▶ _Images with bounding boxes_
--
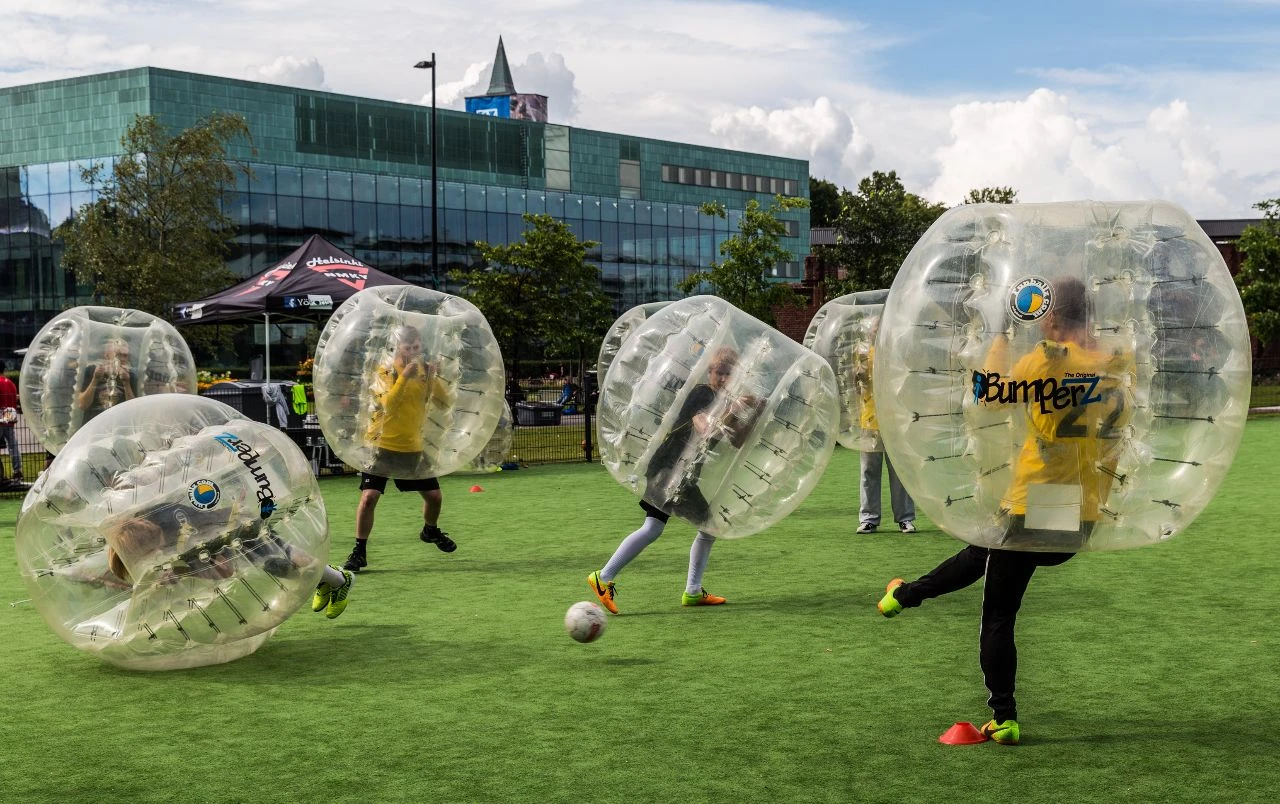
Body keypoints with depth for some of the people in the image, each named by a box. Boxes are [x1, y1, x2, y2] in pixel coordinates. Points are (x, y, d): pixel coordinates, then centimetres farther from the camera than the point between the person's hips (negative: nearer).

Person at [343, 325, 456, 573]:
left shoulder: (425, 371, 3)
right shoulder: (384, 372, -9)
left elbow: (446, 402, -6)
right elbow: (389, 404, -24)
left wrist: (436, 378, -21)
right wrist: (405, 376, -32)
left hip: (413, 447, 4)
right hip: (382, 445, -4)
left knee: (434, 496, 8)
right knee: (369, 497, -14)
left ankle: (431, 531, 39)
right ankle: (359, 551, -1)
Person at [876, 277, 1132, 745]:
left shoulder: (1048, 359, -16)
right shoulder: (1119, 366, -2)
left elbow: (988, 395, -4)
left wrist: (998, 346, 10)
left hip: (1030, 511, -5)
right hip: (1083, 521, 6)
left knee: (998, 617, 12)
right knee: (982, 554, 30)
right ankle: (908, 594, 45)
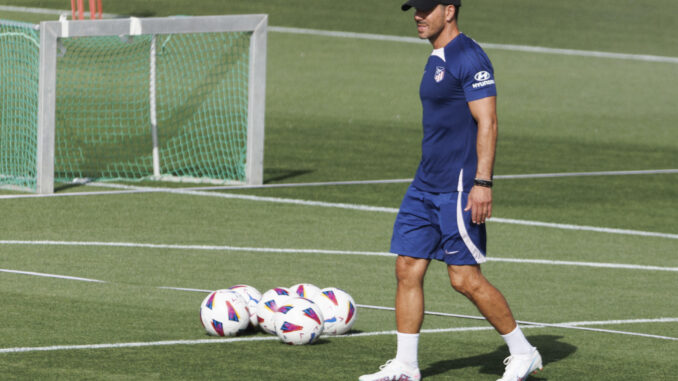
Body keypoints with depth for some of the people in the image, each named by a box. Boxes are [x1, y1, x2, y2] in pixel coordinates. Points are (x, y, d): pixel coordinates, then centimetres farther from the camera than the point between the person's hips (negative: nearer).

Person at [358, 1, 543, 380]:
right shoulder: (437, 60, 16)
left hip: (459, 188, -9)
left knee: (466, 278, -7)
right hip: (425, 186, 9)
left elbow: (487, 124, -18)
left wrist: (482, 183, -24)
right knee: (408, 269, 4)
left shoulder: (469, 58, -14)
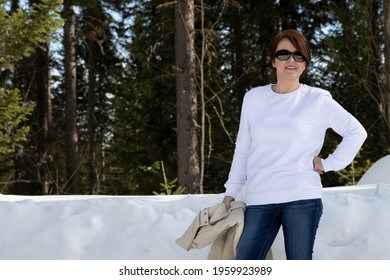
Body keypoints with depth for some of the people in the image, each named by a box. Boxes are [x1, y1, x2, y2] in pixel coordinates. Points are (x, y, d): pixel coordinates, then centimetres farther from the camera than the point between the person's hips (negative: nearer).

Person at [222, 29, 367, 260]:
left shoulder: (317, 99, 1)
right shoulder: (254, 98, 10)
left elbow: (356, 132, 7)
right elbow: (243, 148, 15)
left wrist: (329, 163, 1)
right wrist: (232, 191, 13)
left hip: (302, 198, -3)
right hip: (260, 200, 3)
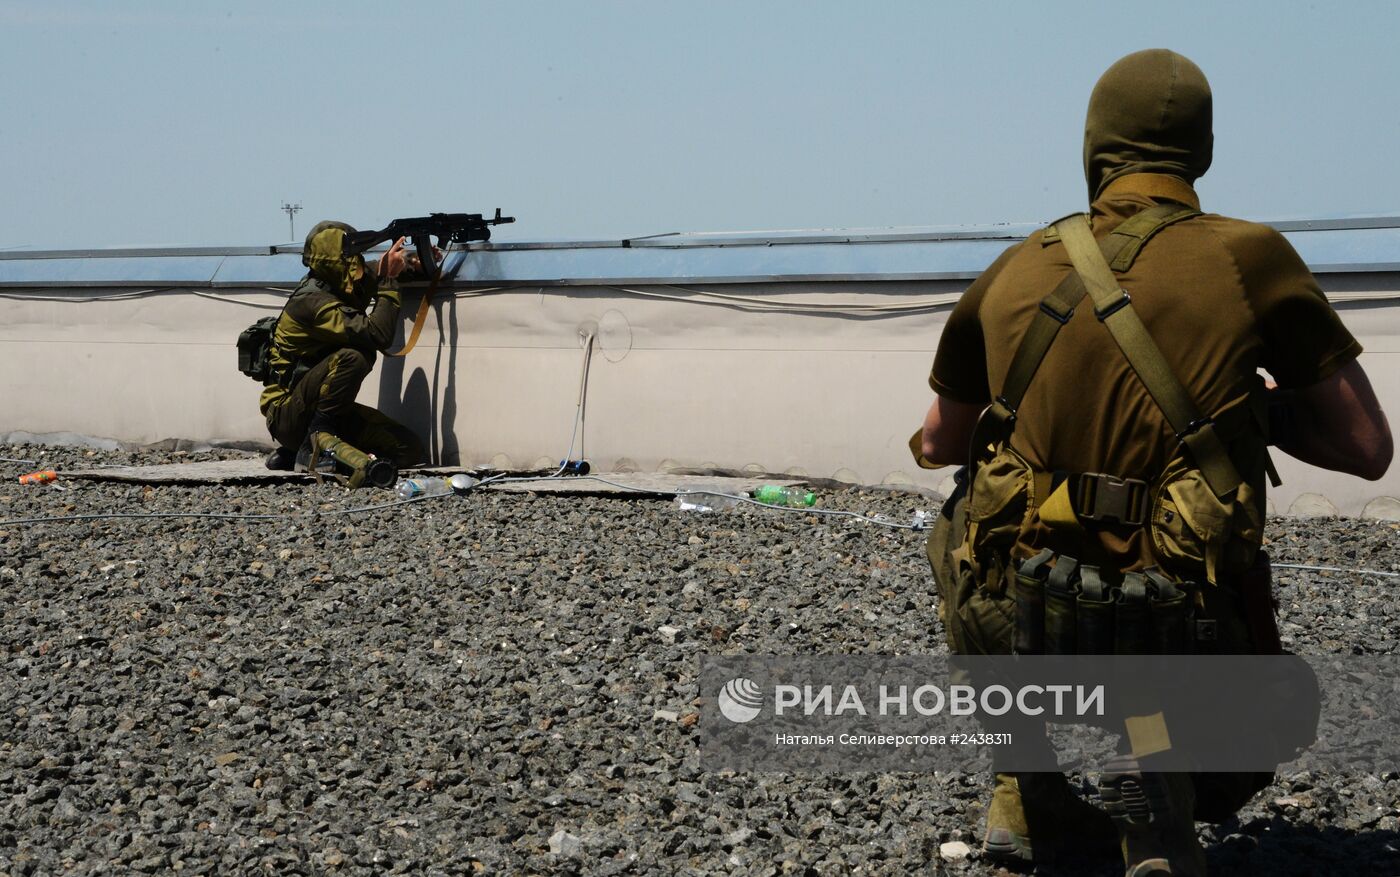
--
▶ _Exercise details_
Can you copy all of the lines above word for word, leaving the pictures out?

▶ _Answer space_
Body keypoints with depth for some of the people in the image, each named by a box. Boxes are [x1, y1, x2, y2] in pixel coordinates. Points are (x, y, d): pixel coordinates, then centimetres farther from the camera than the point between the person's hips (negative: nearer).

Person at [343, 325, 456, 573]:
left shoulder: (425, 371, 3)
right shoulder: (384, 372, -9)
left elbow: (446, 402, -6)
right elbow: (389, 404, -24)
left wrist: (436, 378, -21)
right wrist: (405, 376, -32)
left hip: (413, 447, 4)
right hip: (382, 445, -4)
left knee: (434, 496, 8)
right knee: (369, 497, -14)
left ankle: (431, 531, 39)
right ankle: (359, 551, -1)
Person at [876, 277, 1132, 745]:
left shoulder: (1048, 359, -16)
right shoulder: (1119, 366, -2)
left elbow: (988, 395, -4)
left wrist: (998, 346, 10)
left hip: (1030, 511, -5)
right hip: (1083, 521, 6)
left knee: (998, 617, 12)
right knee: (982, 554, 30)
right ankle: (908, 594, 45)
Body keypoints with depth for some of the people in the image, each named by a box. Boxes are [x1, y1, x2, y2] in pixel coordinates. Points are (x, y, d): pixel coordinates, then centimetres farther from the camera than the point between the person's hips (negative: nearer).

Person at [358, 1, 543, 380]:
right shoulder: (437, 60, 16)
left hip: (459, 188, -9)
left knee: (466, 278, -7)
right hip: (425, 186, 9)
left elbow: (487, 124, -18)
left wrist: (482, 183, -24)
right knee: (408, 269, 4)
left shoulder: (469, 58, -14)
Body keypoints with depth for some of the people in the image, each named by a box. Boxes are [x1, y1, x2, y2] in pixel coordinates. Points are (x, y, d): pixel coordinates, then centimetres farther from the camera than the point between the person's hips (negative: nearer).

Person at [222, 29, 367, 260]:
left shoulder: (317, 99, 1)
right shoulder: (254, 98, 10)
left elbow: (356, 132, 7)
right elbow: (243, 148, 15)
left wrist: (329, 163, 1)
right wrist: (232, 191, 13)
left hip: (302, 198, -3)
right hip: (260, 200, 3)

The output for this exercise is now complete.